David Burns

Article

The Material-Media Histories of Maralinga

Maralinga Test Site

This thesis proposes that the British nuclear weapons test site at Maralinga, South Australia is a reluctant and traumatic archive comprised of both material and mediaThe material archive is the physical evidence of the tests and is mostly inaccessible, interred in radioactive burial trenches. The media archive is dispersed in national archives, social media accounts, internet websites, museums, and personal collections. Combined, the two archives constitute the Material-Media Histories of Maralinga. It is an archive of the recent nuclear past and the radioactive deep future; an archive of secrecy and betrayal, of disrupted songlines and broken futures.

The thesis begins with the 2014 ceremonial hand back of the land that includes Maralinga test site to the Maralinga Tjarutja people. The status of the (re)mediated land is questioned along with the intentions of the Australian government and Australian Defence Force in the timing and process of the return. The first chapter examines the colonial declarations of terra nullius that rendered Aboriginal people, customs, agriculture, architecture, and economies invisible, thereby creating the juridical conditions for the future establishment of the base. The second chapter focuses on the issues of visibility as they relate to Maralinga as a nuclear weapons test site.
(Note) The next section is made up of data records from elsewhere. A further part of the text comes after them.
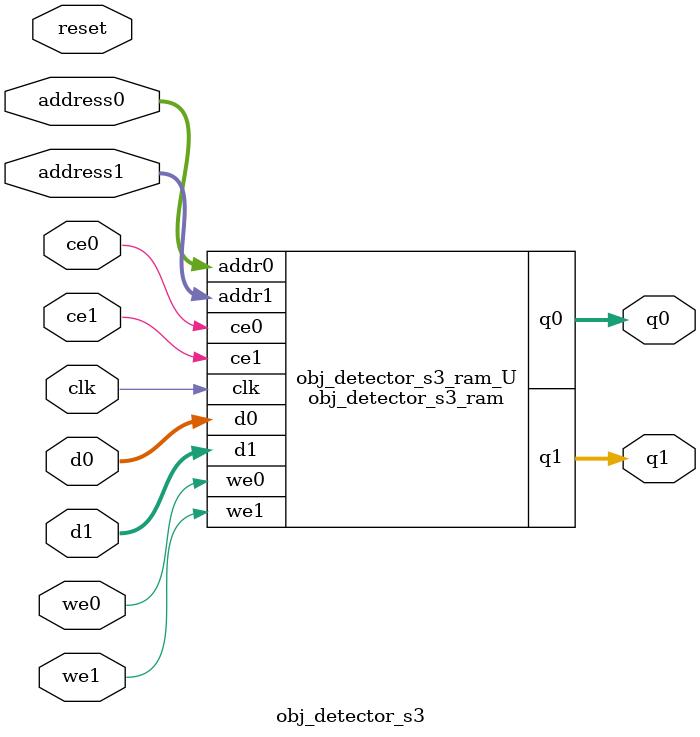
<source format=v>

`timescale 1 ns / 1 ps
module obj_detector_s3_ram (addr0, ce0, d0, we0, q0, addr1, ce1, d1, we1, q1,  clk);

parameter DWIDTH = 32;
parameter AWIDTH = 10;
parameter MEM_SIZE = 864;

input[AWIDTH-1:0] addr0;
input ce0;
input[DWIDTH-1:0] d0;
input we0;
output reg[DWIDTH-1:0] q0;
input[AWIDTH-1:0] addr1;
input ce1;
input[DWIDTH-1:0] d1;
input we1;
output reg[DWIDTH-1:0] q1;
input clk;

(* ram_style = "block" *)reg [DWIDTH-1:0] ram[MEM_SIZE-1:0];




always @(posedge clk)  
begin 
    if (ce0) 
    begin
        if (we0) 
        begin 
            ram[addr0] <= d0; 
            q0 <= d0;
        end 
        else 
            q0 <= ram[addr0];
    end
end


always @(posedge clk)  
begin 
    if (ce1) 
    begin
        if (we1) 
        begin 
            ram[addr1] <= d1; 
            q1 <= d1;
        end 
        else 
            q1 <= ram[addr1];
    end
end


endmodule


`timescale 1 ns / 1 ps
module obj_detector_s3(
    reset,
    clk,
    address0,
    ce0,
    we0,
    d0,
    q0,
    address1,
    ce1,
    we1,
    d1,
    q1);

parameter DataWidth = 32'd32;
parameter AddressRange = 32'd864;
parameter AddressWidth = 32'd10;
input reset;
input clk;
input[AddressWidth - 1:0] address0;
input ce0;
input we0;
input[DataWidth - 1:0] d0;
output[DataWidth - 1:0] q0;
input[AddressWidth - 1:0] address1;
input ce1;
input we1;
input[DataWidth - 1:0] d1;
output[DataWidth - 1:0] q1;



obj_detector_s3_ram obj_detector_s3_ram_U(
    .clk( clk ),
    .addr0( address0 ),
    .ce0( ce0 ),
    .d0( d0 ),
    .we0( we0 ),
    .q0( q0 ),
    .addr1( address1 ),
    .ce1( ce1 ),
    .d1( d1 ),
    .we1( we1 ),
    .q1( q1 ));

endmodule


</source>
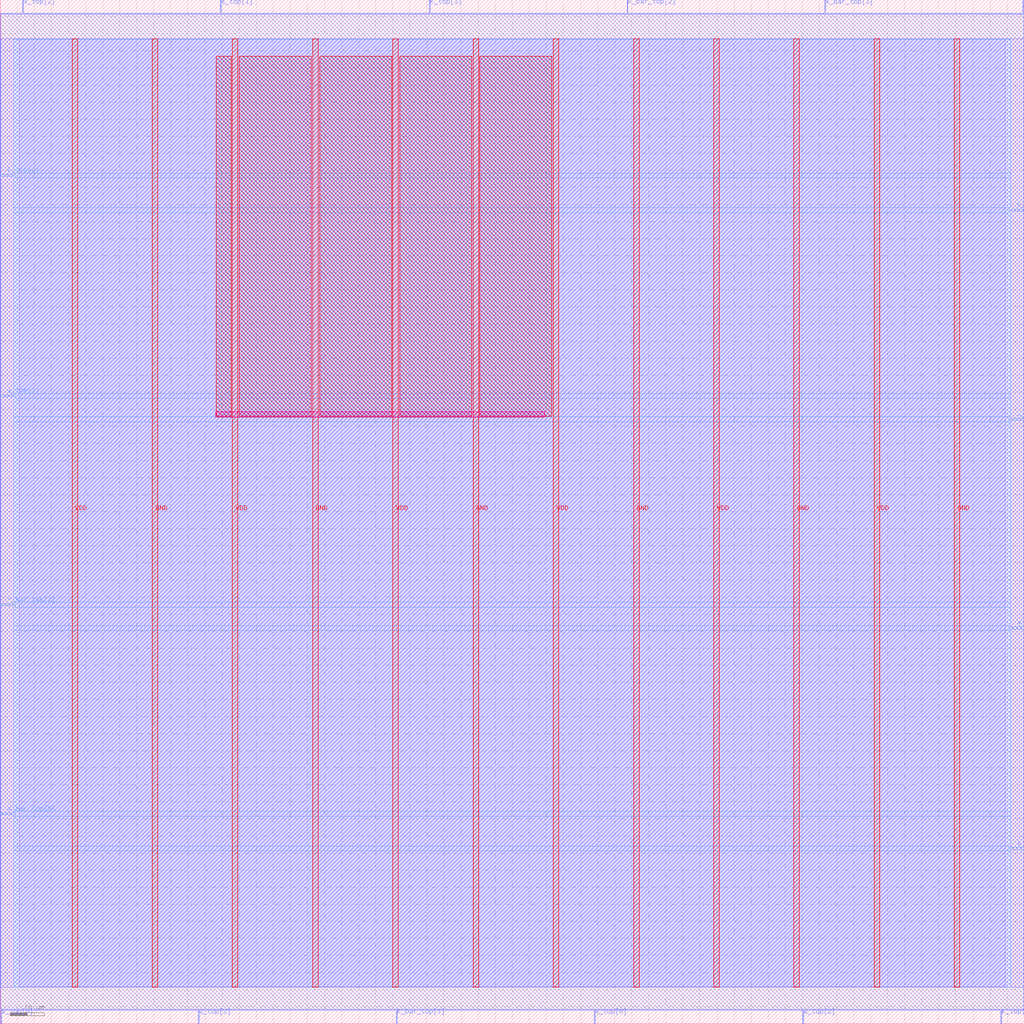
<source format=lef>
VERSION 5.7 ;
  NOWIREEXTENSIONATPIN ON ;
  DIVIDERCHAR "/" ;
  BUSBITCHARS "[]" ;
MACRO blackbox_cmos
  CLASS BLOCK ;
  FOREIGN blackbox_cmos ;
  ORIGIN 0.000 0.000 ;
  SIZE 300.000 BY 300.000 ;
  PIN GND
    DIRECTION INOUT ;
    USE GROUND ;
    PORT
      LAYER met4 ;
        RECT 44.540 10.640 46.140 288.560 ;
    END
    PORT
      LAYER met4 ;
        RECT 91.540 10.640 93.140 288.560 ;
    END
    PORT
      LAYER met4 ;
        RECT 138.540 10.640 140.140 288.560 ;
    END
    PORT
      LAYER met4 ;
        RECT 185.540 10.640 187.140 288.560 ;
    END
    PORT
      LAYER met4 ;
        RECT 232.540 10.640 234.140 288.560 ;
    END
    PORT
      LAYER met4 ;
        RECT 279.540 10.640 281.140 288.560 ;
    END
  END GND
  PIN VDD
    DIRECTION INOUT ;
    USE POWER ;
    PORT
      LAYER met4 ;
        RECT 21.040 10.640 22.640 288.560 ;
    END
    PORT
      LAYER met4 ;
        RECT 68.040 10.640 69.640 288.560 ;
    END
    PORT
      LAYER met4 ;
        RECT 115.040 10.640 116.640 288.560 ;
    END
    PORT
      LAYER met4 ;
        RECT 162.040 10.640 163.640 288.560 ;
    END
    PORT
      LAYER met4 ;
        RECT 209.040 10.640 210.640 288.560 ;
    END
    PORT
      LAYER met4 ;
        RECT 256.040 10.640 257.640 288.560 ;
    END
  END VDD
  PIN k_bar_top[0]
    DIRECTION INPUT ;
    USE SIGNAL ;
    ANTENNAGATEAREA 0.159000 ;
    PORT
      LAYER met3 ;
        RECT 296.000 51.040 300.000 51.640 ;
    END
  END k_bar_top[0]
  PIN k_bar_top[1]
    DIRECTION INPUT ;
    USE SIGNAL ;
    ANTENNAGATEAREA 0.213000 ;
    PORT
      LAYER met2 ;
        RECT 299.550 296.000 299.830 300.000 ;
    END
  END k_bar_top[1]
  PIN k_bar_top[2]
    DIRECTION INPUT ;
    USE SIGNAL ;
    ANTENNAGATEAREA 0.196500 ;
    PORT
      LAYER met2 ;
        RECT 183.630 296.000 183.910 300.000 ;
    END
  END k_bar_top[2]
  PIN k_bar_top[3]
    DIRECTION INPUT ;
    USE SIGNAL ;
    ANTENNAGATEAREA 0.196500 ;
    PORT
      LAYER met2 ;
        RECT 116.010 0.000 116.290 4.000 ;
    END
  END k_bar_top[3]
  PIN k_top[0]
    DIRECTION INPUT ;
    USE SIGNAL ;
    ANTENNAGATEAREA 0.126000 ;
    PORT
      LAYER met3 ;
        RECT 296.000 238.040 300.000 238.640 ;
    END
  END k_top[0]
  PIN k_top[1]
    DIRECTION INPUT ;
    USE SIGNAL ;
    ANTENNAGATEAREA 0.159000 ;
    PORT
      LAYER met2 ;
        RECT 293.110 0.000 293.390 4.000 ;
    END
  END k_top[1]
  PIN k_top[2]
    DIRECTION INPUT ;
    USE SIGNAL ;
    ANTENNAGATEAREA 0.126000 ;
    PORT
      LAYER met3 ;
        RECT 0.000 248.240 4.000 248.840 ;
    END
  END k_top[2]
  PIN k_top[3]
    DIRECTION INPUT ;
    USE SIGNAL ;
    ANTENNAGATEAREA 0.196500 ;
    PORT
      LAYER met2 ;
        RECT 125.670 296.000 125.950 300.000 ;
    END
  END k_top[3]
  PIN s_top[0]
    DIRECTION OUTPUT TRISTATE ;
    USE SIGNAL ;
    ANTENNADIFFAREA 0.795200 ;
    PORT
      LAYER met2 ;
        RECT 0.090 0.000 0.370 4.000 ;
    END
  END s_top[0]
  PIN s_top[1]
    DIRECTION OUTPUT TRISTATE ;
    USE SIGNAL ;
    ANTENNADIFFAREA 0.795200 ;
    PORT
      LAYER met2 ;
        RECT 64.490 296.000 64.770 300.000 ;
    END
  END s_top[1]
  PIN s_top[2]
    DIRECTION OUTPUT TRISTATE ;
    USE SIGNAL ;
    ANTENNADIFFAREA 0.795200 ;
    PORT
      LAYER met2 ;
        RECT 235.150 0.000 235.430 4.000 ;
    END
  END s_top[2]
  PIN s_top[3]
    DIRECTION OUTPUT TRISTATE ;
    USE SIGNAL ;
    ANTENNADIFFAREA 0.795200 ;
    PORT
      LAYER met2 ;
        RECT 58.050 0.000 58.330 4.000 ;
    END
  END s_top[3]
  PIN x_bar_top[0]
    DIRECTION INPUT ;
    USE SIGNAL ;
    ANTENNAGATEAREA 0.213000 ;
    PORT
      LAYER met3 ;
        RECT 0.000 61.240 4.000 61.840 ;
    END
  END x_bar_top[0]
  PIN x_bar_top[1]
    DIRECTION INPUT ;
    USE SIGNAL ;
    ANTENNAGATEAREA 0.126000 ;
    PORT
      LAYER met3 ;
        RECT 296.000 176.840 300.000 177.440 ;
    END
  END x_bar_top[1]
  PIN x_bar_top[2]
    DIRECTION INPUT ;
    USE SIGNAL ;
    ANTENNAGATEAREA 0.196500 ;
    PORT
      LAYER met3 ;
        RECT 0.000 122.440 4.000 123.040 ;
    END
  END x_bar_top[2]
  PIN x_bar_top[3]
    DIRECTION INPUT ;
    USE SIGNAL ;
    ANTENNAGATEAREA 0.213000 ;
    PORT
      LAYER met2 ;
        RECT 241.590 296.000 241.870 300.000 ;
    END
  END x_bar_top[3]
  PIN x_top[0]
    DIRECTION INPUT ;
    USE SIGNAL ;
    ANTENNAGATEAREA 0.213000 ;
    PORT
      LAYER met2 ;
        RECT 173.970 0.000 174.250 4.000 ;
    END
  END x_top[0]
  PIN x_top[1]
    DIRECTION INPUT ;
    USE SIGNAL ;
    ANTENNAGATEAREA 0.196500 ;
    PORT
      LAYER met3 ;
        RECT 0.000 183.640 4.000 184.240 ;
    END
  END x_top[1]
  PIN x_top[2]
    DIRECTION INPUT ;
    USE SIGNAL ;
    ANTENNAGATEAREA 0.213000 ;
    PORT
      LAYER met2 ;
        RECT 6.530 296.000 6.810 300.000 ;
    END
  END x_top[2]
  PIN x_top[3]
    DIRECTION INPUT ;
    USE SIGNAL ;
    ANTENNAGATEAREA 0.213000 ;
    PORT
      LAYER met3 ;
        RECT 296.000 115.640 300.000 116.240 ;
    END
  END x_top[3]
  OBS
      LAYER li1 ;
        RECT 5.520 10.795 294.400 288.405 ;
      LAYER met1 ;
        RECT 0.070 10.640 299.850 288.560 ;
      LAYER met2 ;
        RECT 0.100 295.720 6.250 296.000 ;
        RECT 7.090 295.720 64.210 296.000 ;
        RECT 65.050 295.720 125.390 296.000 ;
        RECT 126.230 295.720 183.350 296.000 ;
        RECT 184.190 295.720 241.310 296.000 ;
        RECT 242.150 295.720 299.270 296.000 ;
        RECT 0.100 4.280 299.820 295.720 ;
        RECT 0.650 4.000 57.770 4.280 ;
        RECT 58.610 4.000 115.730 4.280 ;
        RECT 116.570 4.000 173.690 4.280 ;
        RECT 174.530 4.000 234.870 4.280 ;
        RECT 235.710 4.000 292.830 4.280 ;
        RECT 293.670 4.000 299.820 4.280 ;
      LAYER met3 ;
        RECT 4.000 249.240 296.000 288.485 ;
        RECT 4.400 247.840 296.000 249.240 ;
        RECT 4.000 239.040 296.000 247.840 ;
        RECT 4.000 237.640 295.600 239.040 ;
        RECT 4.000 184.640 296.000 237.640 ;
        RECT 4.400 183.240 296.000 184.640 ;
        RECT 4.000 177.840 296.000 183.240 ;
        RECT 4.000 176.440 295.600 177.840 ;
        RECT 4.000 123.440 296.000 176.440 ;
        RECT 4.400 122.040 296.000 123.440 ;
        RECT 4.000 116.640 296.000 122.040 ;
        RECT 4.000 115.240 295.600 116.640 ;
        RECT 4.000 62.240 296.000 115.240 ;
        RECT 4.400 60.840 296.000 62.240 ;
        RECT 4.000 52.040 296.000 60.840 ;
        RECT 4.000 50.640 295.600 52.040 ;
        RECT 4.000 10.715 296.000 50.640 ;
      LAYER met4 ;
        RECT 63.350 177.910 67.640 283.385 ;
        RECT 70.040 177.910 91.140 283.385 ;
        RECT 93.540 177.910 114.640 283.385 ;
        RECT 117.040 177.910 138.140 283.385 ;
        RECT 140.540 177.910 161.625 283.385 ;
      LAYER met5 ;
        RECT 63.140 177.700 159.500 179.300 ;
  END
END blackbox_cmos
END LIBRARY


</source>
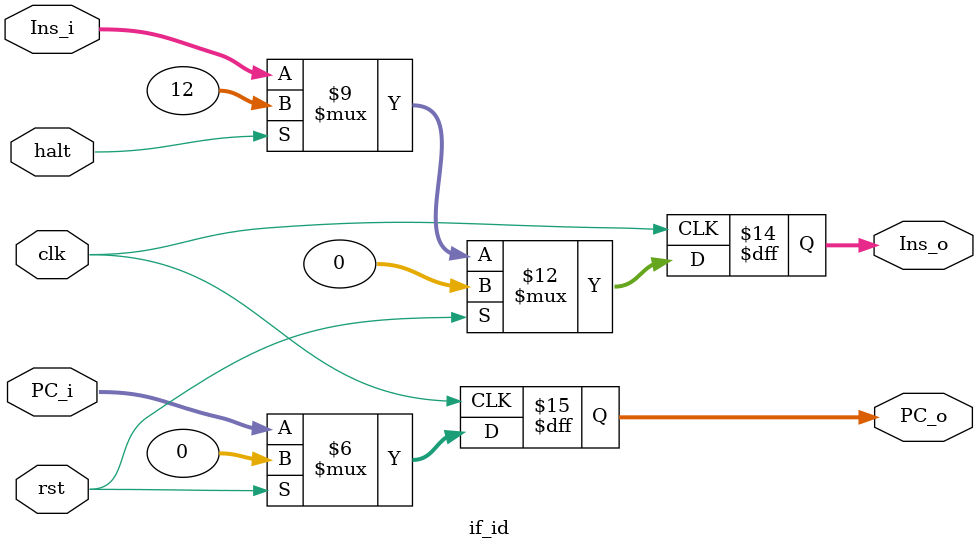
<source format=v>
`timescale 1ns / 1ps

//IF_ID流水部件
module if_id(
    input       clk, rst, halt, 
    input       [31:0] Ins_i, PC_i,
    output reg  [31:0] Ins_o, PC_o
    );
    initial begin
        Ins_o  <= 0;
        PC_o   <= 0;          
    end
    always @(posedge clk) begin
        if (rst) begin
            Ins_o  <= 0;
            PC_o   <= 0;          
        end
        else if(halt) begin
            Ins_o  <= 32'h000c;
            PC_o   <= PC_i;     
        end
        else begin
            Ins_o  <= Ins_i;
            PC_o   <= PC_i;          
        end
    end
    //A,B,PC,IMM
endmodule

</source>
The chapter begins with a detailed examination of Tufi, an unused test site within Maralinga that has the potential to be the most persistent – and misleading – remnant of Maralinga. The final chapter traces the land as a political medium from the first moments of nuclear colonisation at Maralinga to a selected history of Aboriginal acts of resistance. The chapter concludes with a conceptualisation of the term remediation as it pertains to the history and future of Maralinga beyond the simple definition of land rejuvenation. The practical component of this thesis is also concerned with remediation, combining new photography and moving image work with an extensive curated collection of found media, including photography, video, ephemera, court documents, parliamentary proceedings, and objects.